Hybrid Workflow & Dope-Sheets: Proposes a "Dual Dope-Sheet" mechanism (Textual + Visual) and a "Straight Ahead + Pose to Pose" generation strategy to balance narrative structure with fluid motion.
Robust Evaluation System: Develops a mixed-reviewer framework that fuses automated metrics (Motion/Aesthetic scores) with subjective MLLM analysis, overcoming the limitations of CLIP-based evaluation in stylized animation.
New Benchmark (AnimeBoard-GT): Collects a human-annotated CSG dataset with ground-truth storyboards to enable faithful evaluation, addressing the lack of reliable benchmarks in the field.

4. Experimental Results

The authors evaluated AnimeAgent against 13 state-of-the-art CSG methods and 9 commercial platforms (e.g., Doubao, GPT-4o, Morphic Studio) on ViStoryBench and their new AnimeBoard-GT.

Quantitative Performance:
- Consistency: Achieved SOTA Character Identity Similarity (CIDS: 0.785) and Style Similarity (CSD: 0.616), significantly outperforming baselines which suffer from identity drift.
- Prompt Fidelity: Achieved the highest Prompt Alignment (PA: 3.61 avg), demonstrating superior adherence to complex narrative instructions.
- Generalization: On the AnimeBoard-GT dataset, AnimeAgent achieved the highest CLIP-I similarity (0.786) to ground truth.
Qualitative Performance:
- Visual comparisons (e.g., Alice in Wonderland, Aladdin stories) show AnimeAgent maintains consistent character attire and expressions, whereas baselines exhibit "copy-paste" backgrounds, rigid poses, or logical inconsistencies.
User Study: In a study with 20 annotators, AnimeAgent ranked highest in Character Consistency (3.95), Prompt Alignment (3.70), and Aesthetic Quality (3.42) compared to top commercial models.
Ablation Studies: Confirmed that removing the Director (structured guidance) or the Mixed Reviewer significantly degrades performance, validating the necessity of the iterative refinement loop and structured prompting.

5. Significance

This work represents a paradigm shift in automated storytelling.
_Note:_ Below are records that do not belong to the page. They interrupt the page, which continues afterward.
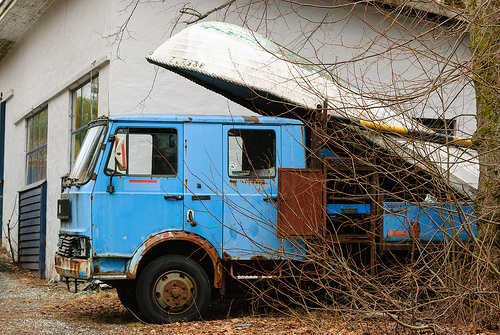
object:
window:
[226, 127, 277, 179]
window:
[61, 123, 106, 188]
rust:
[126, 229, 224, 288]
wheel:
[134, 253, 211, 325]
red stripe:
[128, 179, 157, 183]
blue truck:
[54, 112, 479, 324]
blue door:
[91, 122, 187, 258]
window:
[102, 126, 179, 178]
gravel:
[27, 321, 38, 328]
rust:
[275, 167, 323, 241]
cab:
[53, 115, 226, 322]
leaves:
[229, 318, 243, 324]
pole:
[324, 113, 478, 151]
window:
[22, 99, 48, 186]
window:
[66, 69, 102, 175]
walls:
[109, 0, 481, 186]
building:
[0, 2, 482, 292]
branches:
[234, 1, 468, 67]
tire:
[122, 252, 218, 325]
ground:
[0, 268, 500, 335]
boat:
[145, 19, 478, 200]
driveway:
[0, 267, 102, 335]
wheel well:
[127, 229, 225, 290]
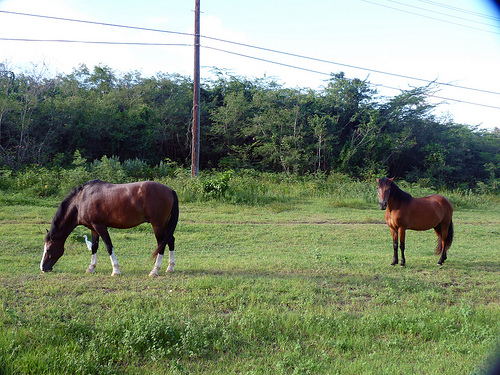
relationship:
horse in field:
[37, 178, 182, 281] [7, 84, 499, 369]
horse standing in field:
[37, 178, 182, 281] [7, 84, 499, 369]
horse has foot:
[37, 178, 182, 281] [107, 268, 126, 276]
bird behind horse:
[80, 234, 98, 254] [37, 178, 182, 281]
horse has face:
[37, 178, 182, 281] [37, 237, 72, 273]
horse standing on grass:
[37, 178, 182, 281] [13, 297, 496, 371]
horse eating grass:
[37, 178, 182, 281] [13, 297, 496, 371]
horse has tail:
[37, 178, 182, 281] [149, 187, 192, 260]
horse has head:
[37, 178, 182, 281] [42, 227, 68, 267]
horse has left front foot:
[37, 178, 182, 281] [93, 221, 127, 279]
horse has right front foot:
[37, 178, 182, 281] [81, 211, 101, 273]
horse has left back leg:
[37, 178, 182, 281] [147, 217, 166, 280]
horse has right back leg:
[37, 178, 182, 281] [162, 226, 179, 276]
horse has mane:
[37, 178, 182, 281] [38, 184, 77, 237]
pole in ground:
[181, 0, 209, 180] [16, 174, 494, 215]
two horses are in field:
[37, 162, 465, 271] [7, 84, 499, 369]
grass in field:
[13, 297, 496, 371] [7, 84, 499, 369]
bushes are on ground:
[12, 166, 499, 205] [16, 174, 494, 215]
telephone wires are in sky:
[8, 13, 495, 108] [1, 2, 500, 122]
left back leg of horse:
[147, 217, 166, 280] [37, 178, 182, 281]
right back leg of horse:
[162, 226, 179, 276] [37, 178, 182, 281]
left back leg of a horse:
[147, 217, 166, 280] [37, 178, 182, 281]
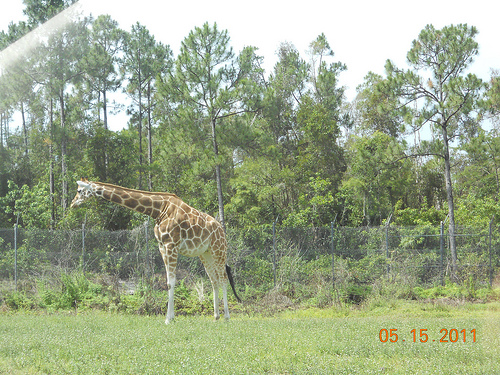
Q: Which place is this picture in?
A: It is at the zoo.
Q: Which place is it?
A: It is a zoo.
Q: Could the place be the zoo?
A: Yes, it is the zoo.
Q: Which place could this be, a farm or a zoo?
A: It is a zoo.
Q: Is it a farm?
A: No, it is a zoo.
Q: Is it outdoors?
A: Yes, it is outdoors.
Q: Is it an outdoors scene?
A: Yes, it is outdoors.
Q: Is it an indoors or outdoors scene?
A: It is outdoors.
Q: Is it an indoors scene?
A: No, it is outdoors.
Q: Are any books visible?
A: No, there are no books.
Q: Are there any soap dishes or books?
A: No, there are no books or soap dishes.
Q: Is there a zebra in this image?
A: No, there are no zebras.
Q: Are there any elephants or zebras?
A: No, there are no zebras or elephants.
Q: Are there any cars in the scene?
A: No, there are no cars.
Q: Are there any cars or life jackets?
A: No, there are no cars or life jackets.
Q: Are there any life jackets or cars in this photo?
A: No, there are no cars or life jackets.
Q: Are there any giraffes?
A: Yes, there is a giraffe.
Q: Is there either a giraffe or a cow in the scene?
A: Yes, there is a giraffe.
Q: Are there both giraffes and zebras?
A: No, there is a giraffe but no zebras.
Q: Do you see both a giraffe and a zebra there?
A: No, there is a giraffe but no zebras.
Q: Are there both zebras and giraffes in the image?
A: No, there is a giraffe but no zebras.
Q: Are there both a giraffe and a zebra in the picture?
A: No, there is a giraffe but no zebras.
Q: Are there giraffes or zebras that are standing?
A: Yes, the giraffe is standing.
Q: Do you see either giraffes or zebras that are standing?
A: Yes, the giraffe is standing.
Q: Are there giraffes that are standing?
A: Yes, there is a giraffe that is standing.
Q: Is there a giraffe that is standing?
A: Yes, there is a giraffe that is standing.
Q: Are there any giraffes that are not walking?
A: Yes, there is a giraffe that is standing.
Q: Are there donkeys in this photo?
A: No, there are no donkeys.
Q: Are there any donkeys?
A: No, there are no donkeys.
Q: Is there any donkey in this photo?
A: No, there are no donkeys.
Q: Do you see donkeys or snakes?
A: No, there are no donkeys or snakes.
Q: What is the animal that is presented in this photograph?
A: The animal is a giraffe.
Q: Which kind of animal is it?
A: The animal is a giraffe.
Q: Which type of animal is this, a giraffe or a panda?
A: That is a giraffe.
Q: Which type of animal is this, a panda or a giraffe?
A: That is a giraffe.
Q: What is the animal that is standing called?
A: The animal is a giraffe.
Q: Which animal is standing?
A: The animal is a giraffe.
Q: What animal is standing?
A: The animal is a giraffe.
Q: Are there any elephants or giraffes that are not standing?
A: No, there is a giraffe but it is standing.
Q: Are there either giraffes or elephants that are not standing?
A: No, there is a giraffe but it is standing.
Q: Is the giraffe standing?
A: Yes, the giraffe is standing.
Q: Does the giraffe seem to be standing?
A: Yes, the giraffe is standing.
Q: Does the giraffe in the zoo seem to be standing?
A: Yes, the giraffe is standing.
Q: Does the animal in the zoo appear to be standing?
A: Yes, the giraffe is standing.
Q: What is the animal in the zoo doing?
A: The giraffe is standing.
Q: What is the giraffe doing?
A: The giraffe is standing.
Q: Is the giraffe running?
A: No, the giraffe is standing.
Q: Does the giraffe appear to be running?
A: No, the giraffe is standing.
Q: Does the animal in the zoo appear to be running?
A: No, the giraffe is standing.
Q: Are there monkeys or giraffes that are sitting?
A: No, there is a giraffe but it is standing.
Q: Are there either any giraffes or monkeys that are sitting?
A: No, there is a giraffe but it is standing.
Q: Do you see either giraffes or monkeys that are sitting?
A: No, there is a giraffe but it is standing.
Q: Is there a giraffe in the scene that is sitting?
A: No, there is a giraffe but it is standing.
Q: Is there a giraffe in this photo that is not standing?
A: No, there is a giraffe but it is standing.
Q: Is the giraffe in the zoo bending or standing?
A: The giraffe is standing.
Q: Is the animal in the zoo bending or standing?
A: The giraffe is standing.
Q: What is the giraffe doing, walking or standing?
A: The giraffe is standing.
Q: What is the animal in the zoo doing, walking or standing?
A: The giraffe is standing.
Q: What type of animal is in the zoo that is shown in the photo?
A: The animal is a giraffe.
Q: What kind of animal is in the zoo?
A: The animal is a giraffe.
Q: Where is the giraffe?
A: The giraffe is in the zoo.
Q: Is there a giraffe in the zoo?
A: Yes, there is a giraffe in the zoo.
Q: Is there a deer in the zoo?
A: No, there is a giraffe in the zoo.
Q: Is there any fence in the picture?
A: Yes, there is a fence.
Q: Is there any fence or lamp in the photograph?
A: Yes, there is a fence.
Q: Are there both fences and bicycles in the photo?
A: No, there is a fence but no bicycles.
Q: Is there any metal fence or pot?
A: Yes, there is a metal fence.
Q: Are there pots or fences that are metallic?
A: Yes, the fence is metallic.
By leveraging Image-to-Video models as the generative engine, AnimeAgent solves the fundamental "static" problem of T2I models, enabling natural character interactions and dynamic motion. The introduction of a Disney-inspired iterative workflow (Director-Artist-Reviewer) provides a blueprint for how multi-agent systems can be designed to handle complex, stylized creative tasks that require both structural logic and artistic expressiveness. The release of the AnimeBoard-GT benchmark further establishes a new standard for evaluating CSG systems.

Limitations: The current system relies on large MLLM and I2V backbones, resulting in high computational costs and latency. Future work aims to optimize these models for real-time deployment.